Today, AfPA is releasing a policy proposal entitled “Informed Drug Pricing.” Shifting the discussion beyond economics, and back to patients, AfPA is offering a powerful suggestion to both the pharmaceutical companies that develop today’s innovative advanced medicines and the health plans who foot the bill:

To encourage pricing decisions and coverage policies that ensure patient access, you must open deliberations on these questions to those who are directly impacted – health care providers and patient advocates.

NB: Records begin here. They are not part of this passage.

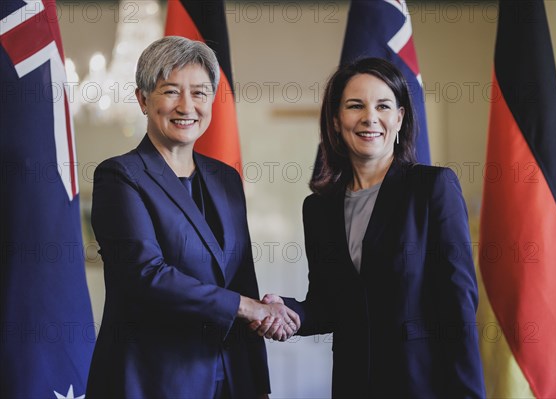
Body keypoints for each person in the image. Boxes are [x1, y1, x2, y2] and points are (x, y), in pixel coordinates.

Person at [255, 58, 486, 398]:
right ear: (336, 120)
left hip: (424, 387)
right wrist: (288, 311)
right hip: (353, 386)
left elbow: (459, 307)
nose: (369, 117)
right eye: (355, 106)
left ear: (399, 118)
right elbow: (328, 305)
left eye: (383, 105)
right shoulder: (318, 209)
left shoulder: (432, 188)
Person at [86, 36, 299, 399]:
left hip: (231, 375)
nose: (187, 106)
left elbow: (241, 275)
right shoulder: (119, 176)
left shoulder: (225, 179)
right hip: (152, 379)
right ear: (142, 99)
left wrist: (257, 379)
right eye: (171, 91)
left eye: (200, 93)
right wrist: (246, 307)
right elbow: (146, 275)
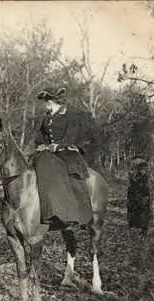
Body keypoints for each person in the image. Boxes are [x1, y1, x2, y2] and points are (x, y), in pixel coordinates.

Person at [33, 87, 94, 225]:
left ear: (53, 101)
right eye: (45, 101)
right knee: (38, 163)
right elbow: (40, 135)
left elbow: (71, 135)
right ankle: (48, 210)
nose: (45, 104)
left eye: (47, 101)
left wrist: (58, 146)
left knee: (71, 173)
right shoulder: (46, 117)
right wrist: (42, 145)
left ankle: (79, 212)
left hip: (66, 150)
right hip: (49, 151)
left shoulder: (69, 115)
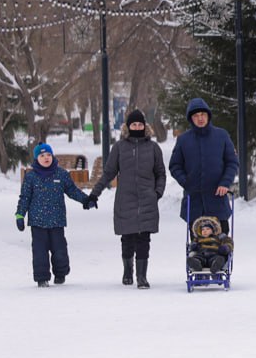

As the AfPA policy proposal explains, physicians have an unmatched perspective on issues related to patient access. They understand disease states, symptoms, and the effect of co-morbidities. They talk to patients and have insight into their ability – or their struggle – to pay for medication. They understand the therapeutic landscape: what other medications exist to treat a certain condition, the side effects, and the cost. Where else could pharmaceutical companies and health plans find this breadth of knowledge in a single person?

Patient advocates likewise bring a unique and powerful perspective. Many patient advocates are or were patients themselves, so they have first-hand knowledge. But they also offer a broad perspective – they engage with physicians, insurers, patients and other members of the health care system. It’s no wonder that more groups are calling upon patient advocates to advise government agencies, international health organizations, policy groups and more.

AfPA’s proposal explains that high drug prices create patient access barriers in two ways. The first way is obvious—prices rise, causing patients’ out-of-pocket expenses to also rise. Patients who can’t afford the co-pays and co-insurance are priced out of access to their medications.

The second way may be less obvious but equally important. Health plans use high drug prices to justify techniques that limit patient access – prior authorizations, fail first policies, specialty tiers and non-medical switching, where a stable patient gets directed to a less costly alternative to minimize health plan costs. Rising concern about drug prices can create the pretext for health plans to impose these tactics more and more. As a result, more and more patients struggle to access the medications their doctors prescribe.

What the Alliance for Patient Access would like to see is pharmaceutical manufacturers and health plans using physician and patient advocates’ insight to address both of these barriers.

Pharmaceutical manufacturers pricing a new drug or considering increasing the price of an existing medicine should seek out the insights of physicians and advocates representing patients to gauge the impact of the price on patient access and treatment. Similarly, health plans considering placing a drug on a specialty tier with high cost-sharing requirements should consider what health care providers and patient advocates have to say about the impact on patient access.

If we want decisions that help patients get the medications they need, let’s start by expanding the conversation to include those most affected.